In a real application you would drop features that you can not transform to something like a Gaussian distribution.
Here are the results of running the code as it is in the github repository for this book:
1 -- best epsilon = 0.28
2 -- number of test examples = 63
3 -- number of false positives = 0.0
4 -- number of true positives = 11.0
5 -- number of false negatives = 8.0
6 -- number of true negatives = 44.0
7 -- precision = 1.0
8 -- recall = 0.5789473684210527
9 -- F1 = 0.7333333333333334
10
11
12 Using the trained model:
13 malignant result = true, benign result = false
How do we evaluate these results?
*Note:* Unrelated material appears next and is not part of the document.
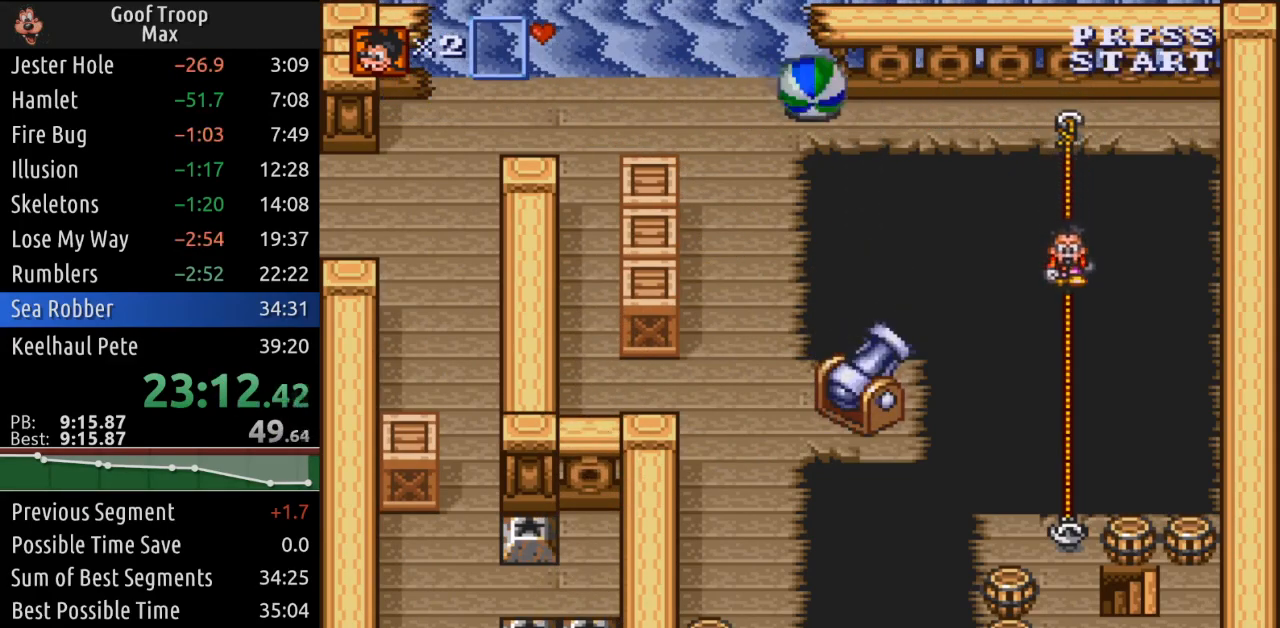
{"buttons": ["DPAD_DOWN"], "left_stick": "center", "right_stick": "center", "events": []}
The precision value of 1.0 means that there were no false positives. False positives are predictions of a true result when it should have been false. The value 0.578 for recall means that of all the samples that should have been classified as positive, we only predicted about 57.8% of them. The F1 score is calculated as two times the product of precision and recall, divided by the sum of precision plus recall.